Nadia (nombre ficticio), es una menor de 16 años, reagrupada hace dos en una familia reconstituida, tras años de no ver a su padre. Absentismo escolar, compañías de riesgo, consumos y fuerte conflicto entre padre e hija, con fugas de casa, algunas muy prolongadas, y súbitas reconciliaciones.
El padre demanda que nos hagamos cargo de la hija, pues ya no puede más y por su culpa ha perdido tres trabajos. La menor, que reconoce conductas de riesgo, declara sufrir el rechazo de su padre y demanda apoyo para entrar en una formación profesional básica, además de aceptar acompañamiento a planificación familiar.
Nuestra intervención progresa a saltos, con avances y retrocesos, bloqueos e interrupciones.
En un momento dado, el padre declara haber resuelto el problema por su cuenta solicitando a un juez la emancipación de su hija y reprochándonos amargamente el haber defraudado su confianza. Los distintos profesionales coincidimos en la gravedad del caso y las dificultades para la intervención... La menor, en cambio, me dice que ahora que ya no vive con su padre por fin es feliz y se encuentra muy bien...
¡Qué tan distinto diagnóstico! Y qué diferente el pronóstico en cada caso. ¿Pero cuál está en lo cierto? Rabia, preocupación, alegría. Porque las tres son igualmente reales, en tanto corresponden a percepciones vividas y generan distintas expectativas y respuestas. ¿Y cómo alcanzar una visión compartida, establecer objetivos comunes, garantizar el interés superior del menor? Porque sólo al aceptar la visión que tiene el otro del problema podemos tener su atención y confianza, de modo que seamos capaces de ser útiles y ayudarles a resolver su problema.

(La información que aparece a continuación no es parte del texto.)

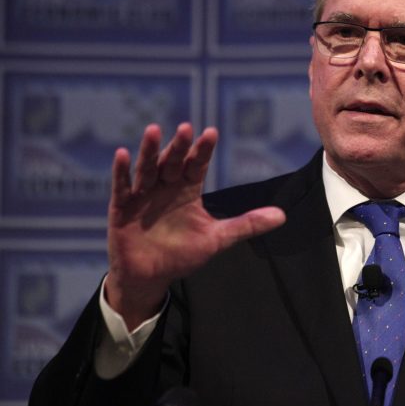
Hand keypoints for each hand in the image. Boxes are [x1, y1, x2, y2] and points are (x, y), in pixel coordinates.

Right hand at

En el plano de la relación tenemos a un padre demandante (viene a plantear una queja o demanda) y a una hija visitante (viene porque alguien le trae), en la clasificación de Steve de Shazer, a diferencia del comprador (que viene con un objetivo preciso y está dispuesto a hacer algo para lograrlo). Y mi fallo, en este caso, ha estado en la dificultad de aceptar la visión de padre, lo cual ha repercutido en una mala relación con él y en una buena con la hija, en una falta de confianza en el primer caso y en una buena aunque frágil relación educativa con la hija.